▶ HOW TO COMPLETE THIS TASK
Repeat all of the entries, please, keeping each line exact.

▶ EXTRACTED DATA

★ ★ ★ ★ ★

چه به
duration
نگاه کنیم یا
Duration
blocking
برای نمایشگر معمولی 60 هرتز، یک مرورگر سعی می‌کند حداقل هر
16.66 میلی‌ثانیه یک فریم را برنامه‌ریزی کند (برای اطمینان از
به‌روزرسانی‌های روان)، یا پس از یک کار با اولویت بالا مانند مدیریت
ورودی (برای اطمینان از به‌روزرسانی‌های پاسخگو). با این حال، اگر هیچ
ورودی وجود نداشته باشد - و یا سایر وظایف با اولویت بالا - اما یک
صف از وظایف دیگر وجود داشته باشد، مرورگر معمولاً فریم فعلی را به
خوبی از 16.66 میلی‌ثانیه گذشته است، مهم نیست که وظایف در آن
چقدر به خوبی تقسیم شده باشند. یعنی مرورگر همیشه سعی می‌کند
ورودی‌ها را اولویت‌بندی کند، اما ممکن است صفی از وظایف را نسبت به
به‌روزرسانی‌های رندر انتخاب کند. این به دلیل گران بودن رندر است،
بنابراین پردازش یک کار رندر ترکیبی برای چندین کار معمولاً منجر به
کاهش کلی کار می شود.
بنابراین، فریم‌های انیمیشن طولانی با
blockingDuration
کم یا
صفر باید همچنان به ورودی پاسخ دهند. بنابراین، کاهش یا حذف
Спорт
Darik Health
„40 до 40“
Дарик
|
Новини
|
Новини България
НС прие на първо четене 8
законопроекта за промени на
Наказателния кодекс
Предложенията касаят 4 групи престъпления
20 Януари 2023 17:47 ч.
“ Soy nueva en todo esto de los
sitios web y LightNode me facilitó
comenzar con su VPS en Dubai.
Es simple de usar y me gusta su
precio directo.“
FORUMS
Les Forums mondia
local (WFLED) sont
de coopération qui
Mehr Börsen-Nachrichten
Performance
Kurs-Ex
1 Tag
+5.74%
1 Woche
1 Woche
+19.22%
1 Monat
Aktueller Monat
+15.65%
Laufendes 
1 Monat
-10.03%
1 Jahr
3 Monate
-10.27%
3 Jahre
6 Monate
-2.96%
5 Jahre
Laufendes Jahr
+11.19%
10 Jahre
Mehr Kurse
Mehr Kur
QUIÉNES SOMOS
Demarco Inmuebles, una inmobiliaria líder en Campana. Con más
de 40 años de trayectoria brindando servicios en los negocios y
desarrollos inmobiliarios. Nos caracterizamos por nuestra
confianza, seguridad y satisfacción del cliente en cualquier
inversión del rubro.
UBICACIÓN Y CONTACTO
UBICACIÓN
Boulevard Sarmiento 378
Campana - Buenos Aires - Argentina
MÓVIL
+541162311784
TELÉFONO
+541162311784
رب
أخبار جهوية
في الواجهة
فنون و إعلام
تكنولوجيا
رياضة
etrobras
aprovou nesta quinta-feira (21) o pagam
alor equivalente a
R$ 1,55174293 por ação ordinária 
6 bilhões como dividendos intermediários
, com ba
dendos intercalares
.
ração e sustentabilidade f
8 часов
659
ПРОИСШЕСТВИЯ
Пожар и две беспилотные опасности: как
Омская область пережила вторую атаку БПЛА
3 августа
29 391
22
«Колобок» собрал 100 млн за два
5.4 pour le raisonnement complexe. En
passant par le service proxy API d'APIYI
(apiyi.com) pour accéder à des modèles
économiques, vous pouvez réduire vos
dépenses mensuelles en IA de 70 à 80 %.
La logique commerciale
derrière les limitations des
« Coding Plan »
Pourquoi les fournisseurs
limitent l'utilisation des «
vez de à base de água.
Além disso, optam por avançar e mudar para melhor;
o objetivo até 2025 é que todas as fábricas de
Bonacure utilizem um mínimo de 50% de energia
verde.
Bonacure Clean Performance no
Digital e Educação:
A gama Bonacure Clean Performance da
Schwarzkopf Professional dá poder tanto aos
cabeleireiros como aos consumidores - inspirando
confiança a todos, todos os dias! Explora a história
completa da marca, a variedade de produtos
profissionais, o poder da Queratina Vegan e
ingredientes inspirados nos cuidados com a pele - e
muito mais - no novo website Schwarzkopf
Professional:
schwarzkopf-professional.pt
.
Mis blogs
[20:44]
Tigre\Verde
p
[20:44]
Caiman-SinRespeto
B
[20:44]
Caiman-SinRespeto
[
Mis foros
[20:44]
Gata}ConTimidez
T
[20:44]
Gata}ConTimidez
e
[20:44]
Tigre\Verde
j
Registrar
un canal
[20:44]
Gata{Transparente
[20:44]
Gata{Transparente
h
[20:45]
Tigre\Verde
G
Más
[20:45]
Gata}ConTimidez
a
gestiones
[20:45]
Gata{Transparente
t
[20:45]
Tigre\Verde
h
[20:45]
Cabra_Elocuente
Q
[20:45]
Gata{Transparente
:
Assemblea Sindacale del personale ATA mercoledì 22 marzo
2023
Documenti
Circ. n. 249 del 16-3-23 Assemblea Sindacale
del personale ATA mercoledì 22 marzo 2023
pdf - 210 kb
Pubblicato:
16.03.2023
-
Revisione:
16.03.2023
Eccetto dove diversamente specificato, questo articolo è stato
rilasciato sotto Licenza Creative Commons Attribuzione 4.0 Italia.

★ ★ ★ ★ ★

▶ ANSWER
چه به
duration
نگاه کنیم یا
Duration
blocking
برای نمایشگر معمولی 60 هرتز، یک مرورگر سعی می‌کند حداقل هر
16.66 میلی‌ثانیه یک فریم را برنامه‌ریزی کند (برای اطمینان از
به‌روزرسانی‌های روان)، یا پس از یک کار با اولویت بالا مانند مدیریت
ورودی (برای اطمینان از به‌روزرسانی‌های پاسخگو). با این حال، اگر هیچ
ورودی وجود نداشته باشد - و یا سایر وظایف با اولویت بالا - اما یک
صف از وظایف دیگر وجود داشته باشد، مرورگر معمولاً فریم فعلی را به
خوبی از 16.66 میلی‌ثانیه گذشته است، مهم نیست که وظایف در آن
چقدر به خوبی تقسیم شده باشند. یعنی مرورگر همیشه سعی می‌کند
ورودی‌ها را اولویت‌بندی کند، اما ممکن است صفی از وظایف را نسبت به
به‌روزرسانی‌های رندر انتخاب کند. این به دلیل گران بودن رندر است،
بنابراین پردازش یک کار رندر ترکیبی برای چندین کار معمولاً منجر به
کاهش کلی کار می شود.
بنابراین، فریم‌های انیمیشن طولانی با
blockingDuration
کم یا
صفر باید همچنان به ورودی پاسخ دهند. بنابراین، کاهش یا حذف
Спорт
Darik Health
„40 до 40“
Дарик
|
Новини
|
Новини България
НС прие на първо четене 8
законопроекта за промени на
Наказателния кодекс
Предложенията касаят 4 групи престъпления
20 Януари 2023 17:47 ч.
“ Soy nueva en todo esto de los
sitios web y LightNode me facilitó
comenzar con su VPS en Dubai.
Es simple de usar y me gusta su
precio directo.“
FORUMS
Les Forums mondia
local (WFLED) sont
de coopération qui
Mehr Börsen-Nachrichten
Performance
Kurs-Ex
1 Tag
+5.74%
1 Woche
1 Woche
+19.22%
1 Monat
Aktueller Monat
+15.65%
Laufendes 
1 Monat
-10.03%
1 Jahr
3 Monate
-10.27%
3 Jahre
6 Monate
-2.96%
5 Jahre
Laufendes Jahr
+11.19%
10 Jahre
Mehr Kurse
Mehr Kur
QUIÉNES SOMOS
Demarco Inmuebles, una inmobiliaria líder en Campana. Con más
de 40 años de trayectoria brindando servicios en los negocios y
desarrollos inmobiliarios. Nos caracterizamos por nuestra
confianza, seguridad y satisfacción del cliente en cualquier
inversión del rubro.
UBICACIÓN Y CONTACTO
UBICACIÓN
Boulevard Sarmiento 378
Campana - Buenos Aires - Argentina
MÓVIL
+541162311784
TELÉFONO
+541162311784
رب
أخبار جهوية
في الواجهة
فنون و إعلام
تكنولوجيا
رياضة
etrobras
aprovou nesta quinta-feira (21) o pagam
alor equivalente a
R$ 1,55174293 por ação ordinária 
6 bilhões como dividendos intermediários
, com ba
dendos intercalares
.
ração e sustentabilidade f
8 часов
659
ПРОИСШЕСТВИЯ
Пожар и две беспилотные опасности: как
Омская область пережила вторую атаку БПЛА
3 августа
29 391
22
«Колобок» собрал 100 млн за два
5.4 pour le raisonnement complexe. En
passant par le service proxy API d'APIYI
(apiyi.com) pour accéder à des modèles
économiques, vous pouvez réduire vos
dépenses mensuelles en IA de 70 à 80 %.
La logique commerciale
derrière les limitations des
« Coding Plan »
Pourquoi les fournisseurs
limitent l'utilisation des «
vez de à base de água.
Além disso, optam por avançar e mudar para melhor;
o objetivo até 2025 é que todas as fábricas de
Bonacure utilizem um mínimo de 50% de energia
verde.
Bonacure Clean Performance no
Digital e Educação:
A gama Bonacure Clean Performance da
Schwarzkopf Professional dá poder tanto aos
cabeleireiros como aos consumidores - inspirando
confiança a todos, todos os dias! Explora a história
completa da marca, a variedade de produtos
profissionais, o poder da Queratina Vegan e
ingredientes inspirados nos cuidados com a pele - e
muito mais - no novo website Schwarzkopf
Professional:
schwarzkopf-professional.pt
.
Mis blogs
[20:44]
Tigre\Verde
p
[20:44]
Caiman-SinRespeto
B
[20:44]
Caiman-SinRespeto
[
Mis foros
[20:44]
Gata}ConTimidez
T
[20:44]
Gata}ConTimidez
e
[20:44]
Tigre\Verde
j
Registrar
un canal
[20:44]
Gata{Transparente
[20:44]
Gata{Transparente
h
[20:45]
Tigre\Verde
G
Más
[20:45]
Gata}ConTimidez
a
gestiones
[20:45]
Gata{Transparente
t
[20:45]
Tigre\Verde
h
[20:45]
Cabra_Elocuente
Q
[20:45]
Gata{Transparente
:
Assemblea Sindacale del personale ATA mercoledì 22 marzo
2023
Documenti
Circ. n. 249 del 16-3-23 Assemblea Sindacale
del personale ATA mercoledì 22 marzo 2023
pdf - 210 kb
Pubblicato:
16.03.2023
-
Revisione:
16.03.2023
Eccetto dove diversamente specificato, questo articolo è stato
rilasciato sotto Licenza Creative Commons Attribuzione 4.0 Italia.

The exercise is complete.